--- Data extracts ---
+ + + + + + +

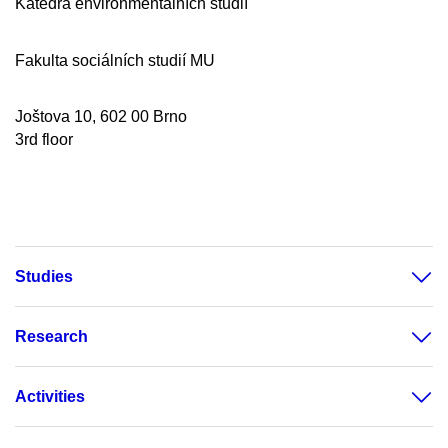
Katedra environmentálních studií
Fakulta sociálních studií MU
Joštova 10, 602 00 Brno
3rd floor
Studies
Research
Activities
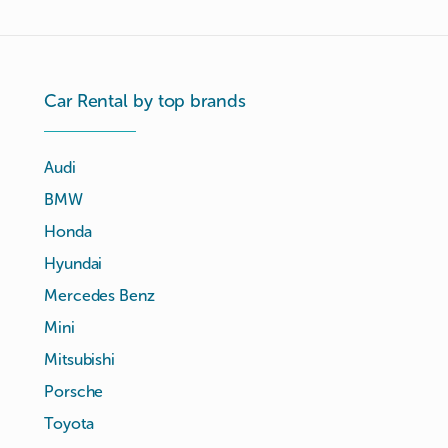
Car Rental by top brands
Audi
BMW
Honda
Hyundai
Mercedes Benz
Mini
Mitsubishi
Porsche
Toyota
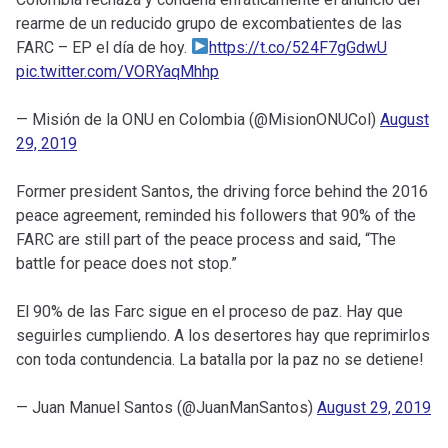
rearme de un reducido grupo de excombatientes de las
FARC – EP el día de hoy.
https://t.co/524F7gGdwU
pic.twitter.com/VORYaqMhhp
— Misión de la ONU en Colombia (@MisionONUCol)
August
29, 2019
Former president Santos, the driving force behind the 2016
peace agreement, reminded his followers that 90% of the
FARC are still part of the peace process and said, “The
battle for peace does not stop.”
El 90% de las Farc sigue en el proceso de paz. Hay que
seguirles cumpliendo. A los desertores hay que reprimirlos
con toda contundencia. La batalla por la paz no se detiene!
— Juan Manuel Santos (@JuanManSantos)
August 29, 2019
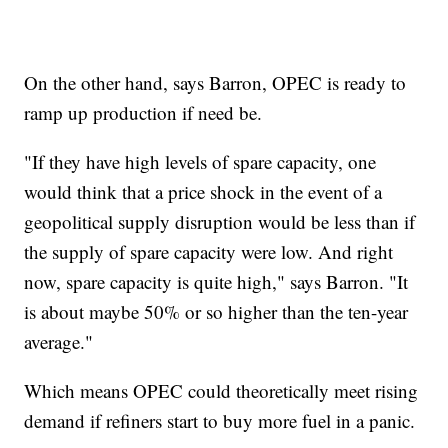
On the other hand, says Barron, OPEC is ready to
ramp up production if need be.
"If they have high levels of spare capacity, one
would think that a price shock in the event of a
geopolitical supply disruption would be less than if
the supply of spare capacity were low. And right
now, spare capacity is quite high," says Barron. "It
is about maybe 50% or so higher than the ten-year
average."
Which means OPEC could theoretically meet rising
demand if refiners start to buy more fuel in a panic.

+ + + + + + +

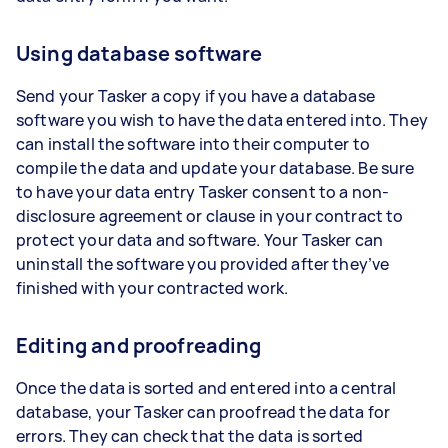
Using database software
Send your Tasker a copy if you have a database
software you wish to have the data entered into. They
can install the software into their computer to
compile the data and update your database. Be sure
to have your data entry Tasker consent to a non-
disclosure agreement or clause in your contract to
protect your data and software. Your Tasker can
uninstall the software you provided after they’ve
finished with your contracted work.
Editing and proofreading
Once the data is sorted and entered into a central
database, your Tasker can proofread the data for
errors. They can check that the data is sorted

+ + + + + + +

--- Task instructions ---
Give the stretch of the entries from the line containing "Using database software" through the line containing "errors. They can" again, swapping "Tasker" for "Freelancer" and leaving everything else unchanged.

--- Response area ---
Using database software
Send your Freelancer a copy if you have a database
software you wish to have the data entered into. They
can install the software into their computer to
compile the data and update your database. Be sure
to have your data entry Freelancer consent to a non-
disclosure agreement or clause in your contract to
protect your data and software. Your Freelancer can
uninstall the software you provided after they’ve
finished with your contracted work.
Editing and proofreading
Once the data is sorted and entered into a central
database, your Freelancer can proofread the data for
errors. They can check that the data is sorted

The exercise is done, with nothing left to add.